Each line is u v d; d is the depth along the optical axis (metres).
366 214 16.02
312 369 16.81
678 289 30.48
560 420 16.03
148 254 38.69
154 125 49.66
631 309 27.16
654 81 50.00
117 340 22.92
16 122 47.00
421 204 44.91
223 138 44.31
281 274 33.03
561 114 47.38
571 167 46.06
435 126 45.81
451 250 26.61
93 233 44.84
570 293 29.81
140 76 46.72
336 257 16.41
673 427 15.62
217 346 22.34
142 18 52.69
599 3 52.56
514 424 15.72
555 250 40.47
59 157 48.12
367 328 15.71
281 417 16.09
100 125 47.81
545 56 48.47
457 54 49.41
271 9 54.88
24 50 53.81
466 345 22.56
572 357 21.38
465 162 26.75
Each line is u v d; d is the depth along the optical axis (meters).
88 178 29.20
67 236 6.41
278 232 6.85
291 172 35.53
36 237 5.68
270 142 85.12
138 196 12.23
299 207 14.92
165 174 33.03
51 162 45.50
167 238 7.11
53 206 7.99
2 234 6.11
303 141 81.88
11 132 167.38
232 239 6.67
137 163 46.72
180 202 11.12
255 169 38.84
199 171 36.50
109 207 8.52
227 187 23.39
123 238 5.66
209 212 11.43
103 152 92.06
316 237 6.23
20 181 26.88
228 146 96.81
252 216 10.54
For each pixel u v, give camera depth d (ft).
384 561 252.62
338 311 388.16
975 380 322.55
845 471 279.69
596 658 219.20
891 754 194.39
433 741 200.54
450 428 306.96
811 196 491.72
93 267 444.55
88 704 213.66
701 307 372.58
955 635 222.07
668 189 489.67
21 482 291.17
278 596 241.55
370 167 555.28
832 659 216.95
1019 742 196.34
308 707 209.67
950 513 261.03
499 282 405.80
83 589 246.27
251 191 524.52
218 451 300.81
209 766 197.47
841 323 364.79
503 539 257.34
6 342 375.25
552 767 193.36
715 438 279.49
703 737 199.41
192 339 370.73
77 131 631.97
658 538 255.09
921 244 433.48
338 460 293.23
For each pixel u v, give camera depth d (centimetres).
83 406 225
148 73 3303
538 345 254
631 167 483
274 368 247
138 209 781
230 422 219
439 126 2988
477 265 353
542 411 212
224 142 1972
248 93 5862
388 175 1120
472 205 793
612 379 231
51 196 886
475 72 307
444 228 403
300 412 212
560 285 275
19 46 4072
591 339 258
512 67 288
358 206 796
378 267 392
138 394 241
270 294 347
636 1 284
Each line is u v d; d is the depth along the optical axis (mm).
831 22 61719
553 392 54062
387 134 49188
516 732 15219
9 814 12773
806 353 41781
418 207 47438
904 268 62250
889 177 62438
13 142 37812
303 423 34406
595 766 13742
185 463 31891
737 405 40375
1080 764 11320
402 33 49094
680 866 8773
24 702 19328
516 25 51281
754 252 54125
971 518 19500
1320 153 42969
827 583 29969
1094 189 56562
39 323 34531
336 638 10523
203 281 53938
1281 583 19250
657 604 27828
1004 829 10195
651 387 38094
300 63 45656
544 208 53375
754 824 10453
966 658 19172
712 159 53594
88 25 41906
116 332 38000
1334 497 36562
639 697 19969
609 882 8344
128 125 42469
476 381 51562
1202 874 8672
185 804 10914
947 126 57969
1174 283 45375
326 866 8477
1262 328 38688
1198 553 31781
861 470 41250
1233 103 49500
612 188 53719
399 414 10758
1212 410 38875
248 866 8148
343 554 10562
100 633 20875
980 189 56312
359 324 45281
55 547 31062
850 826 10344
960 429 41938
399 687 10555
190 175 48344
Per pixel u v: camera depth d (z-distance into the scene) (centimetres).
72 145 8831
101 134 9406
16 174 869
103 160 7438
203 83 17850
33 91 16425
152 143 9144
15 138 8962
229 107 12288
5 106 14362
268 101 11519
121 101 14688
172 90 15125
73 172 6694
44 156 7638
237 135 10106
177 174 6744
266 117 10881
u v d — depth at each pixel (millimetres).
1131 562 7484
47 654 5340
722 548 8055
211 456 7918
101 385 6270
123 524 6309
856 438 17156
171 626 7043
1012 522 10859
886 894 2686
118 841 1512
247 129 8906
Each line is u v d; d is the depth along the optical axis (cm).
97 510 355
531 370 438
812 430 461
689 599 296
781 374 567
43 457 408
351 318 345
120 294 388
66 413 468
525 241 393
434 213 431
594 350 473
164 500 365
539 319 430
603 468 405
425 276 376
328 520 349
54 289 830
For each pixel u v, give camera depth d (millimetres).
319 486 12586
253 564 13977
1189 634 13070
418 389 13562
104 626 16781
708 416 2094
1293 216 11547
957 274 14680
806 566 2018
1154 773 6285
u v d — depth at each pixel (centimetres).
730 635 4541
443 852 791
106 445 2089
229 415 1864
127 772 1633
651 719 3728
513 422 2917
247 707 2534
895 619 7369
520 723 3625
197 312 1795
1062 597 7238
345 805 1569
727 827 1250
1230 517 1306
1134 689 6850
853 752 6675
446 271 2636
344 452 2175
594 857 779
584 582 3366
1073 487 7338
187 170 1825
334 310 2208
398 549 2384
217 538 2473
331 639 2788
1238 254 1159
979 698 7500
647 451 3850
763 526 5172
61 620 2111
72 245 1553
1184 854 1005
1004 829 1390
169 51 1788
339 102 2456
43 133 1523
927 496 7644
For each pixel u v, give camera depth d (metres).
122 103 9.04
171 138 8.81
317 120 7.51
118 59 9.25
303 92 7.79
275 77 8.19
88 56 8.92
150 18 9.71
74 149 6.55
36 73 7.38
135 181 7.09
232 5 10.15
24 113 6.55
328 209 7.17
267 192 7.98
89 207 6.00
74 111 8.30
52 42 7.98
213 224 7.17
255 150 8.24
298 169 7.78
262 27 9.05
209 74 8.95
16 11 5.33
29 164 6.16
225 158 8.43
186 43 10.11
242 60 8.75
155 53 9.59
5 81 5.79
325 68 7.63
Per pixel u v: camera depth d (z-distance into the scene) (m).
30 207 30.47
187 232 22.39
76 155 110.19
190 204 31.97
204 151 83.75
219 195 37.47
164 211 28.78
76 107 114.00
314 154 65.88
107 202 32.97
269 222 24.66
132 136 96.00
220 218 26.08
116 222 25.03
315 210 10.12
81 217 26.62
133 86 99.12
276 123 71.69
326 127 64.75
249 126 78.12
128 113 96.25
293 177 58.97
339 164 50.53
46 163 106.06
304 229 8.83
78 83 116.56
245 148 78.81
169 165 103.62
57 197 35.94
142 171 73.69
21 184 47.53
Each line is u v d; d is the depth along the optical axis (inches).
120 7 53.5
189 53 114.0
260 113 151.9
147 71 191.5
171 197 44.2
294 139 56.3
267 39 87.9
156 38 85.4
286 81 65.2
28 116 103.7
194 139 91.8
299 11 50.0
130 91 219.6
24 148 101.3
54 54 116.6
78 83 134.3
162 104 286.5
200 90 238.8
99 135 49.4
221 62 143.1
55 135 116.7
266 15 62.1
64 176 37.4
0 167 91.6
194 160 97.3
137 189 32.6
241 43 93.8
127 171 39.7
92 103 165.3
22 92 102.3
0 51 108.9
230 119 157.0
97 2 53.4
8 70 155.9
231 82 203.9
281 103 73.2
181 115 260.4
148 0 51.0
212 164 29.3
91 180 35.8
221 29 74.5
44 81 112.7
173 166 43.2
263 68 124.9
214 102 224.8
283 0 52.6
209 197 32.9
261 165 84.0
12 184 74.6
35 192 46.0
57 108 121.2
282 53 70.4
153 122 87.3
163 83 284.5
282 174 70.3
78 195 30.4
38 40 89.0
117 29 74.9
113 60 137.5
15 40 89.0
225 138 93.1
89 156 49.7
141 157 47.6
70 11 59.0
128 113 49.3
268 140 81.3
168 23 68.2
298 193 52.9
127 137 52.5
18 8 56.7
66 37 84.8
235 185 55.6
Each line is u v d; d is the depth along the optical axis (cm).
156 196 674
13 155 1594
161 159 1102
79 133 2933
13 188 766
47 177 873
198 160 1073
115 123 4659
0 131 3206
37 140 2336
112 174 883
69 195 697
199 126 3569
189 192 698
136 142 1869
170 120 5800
··········
TASK | From the material above, retype precisely the lines between the line holding "the scene) (centimetres)." and the line holding "853 752 6675", inclusive, and nothing beyond them.

RESULT OF THIS EXERCISE |
Per pixel u v: camera depth d (z-distance into the scene) (centimetres).
72 145 8831
101 134 9406
16 174 869
103 160 7438
203 83 17850
33 91 16425
152 143 9144
15 138 8962
229 107 12288
5 106 14362
268 101 11519
121 101 14688
172 90 15125
73 172 6694
44 156 7638
237 135 10106
177 174 6744
266 117 10881
u v d — depth at each pixel (millimetres).
1131 562 7484
47 654 5340
722 548 8055
211 456 7918
101 385 6270
123 524 6309
856 438 17156
171 626 7043
1012 522 10859
886 894 2686
118 841 1512
247 129 8906
Each line is u v d; d is the depth along the optical axis (cm).
97 510 355
531 370 438
812 430 461
689 599 296
781 374 567
43 457 408
351 318 345
120 294 388
66 413 468
525 241 393
434 213 431
594 350 473
164 500 365
539 319 430
603 468 405
425 276 376
328 520 349
54 289 830
For each pixel u v, give camera depth d (millimetres).
319 486 12586
253 564 13977
1189 634 13070
418 389 13562
104 626 16781
708 416 2094
1293 216 11547
957 274 14680
806 566 2018
1154 773 6285
u v d — depth at each pixel (centimetres).
730 635 4541
443 852 791
106 445 2089
229 415 1864
127 772 1633
651 719 3728
513 422 2917
247 707 2534
895 619 7369
520 723 3625
197 312 1795
1062 597 7238
345 805 1569
727 827 1250
1230 517 1306
1134 689 6850
853 752 6675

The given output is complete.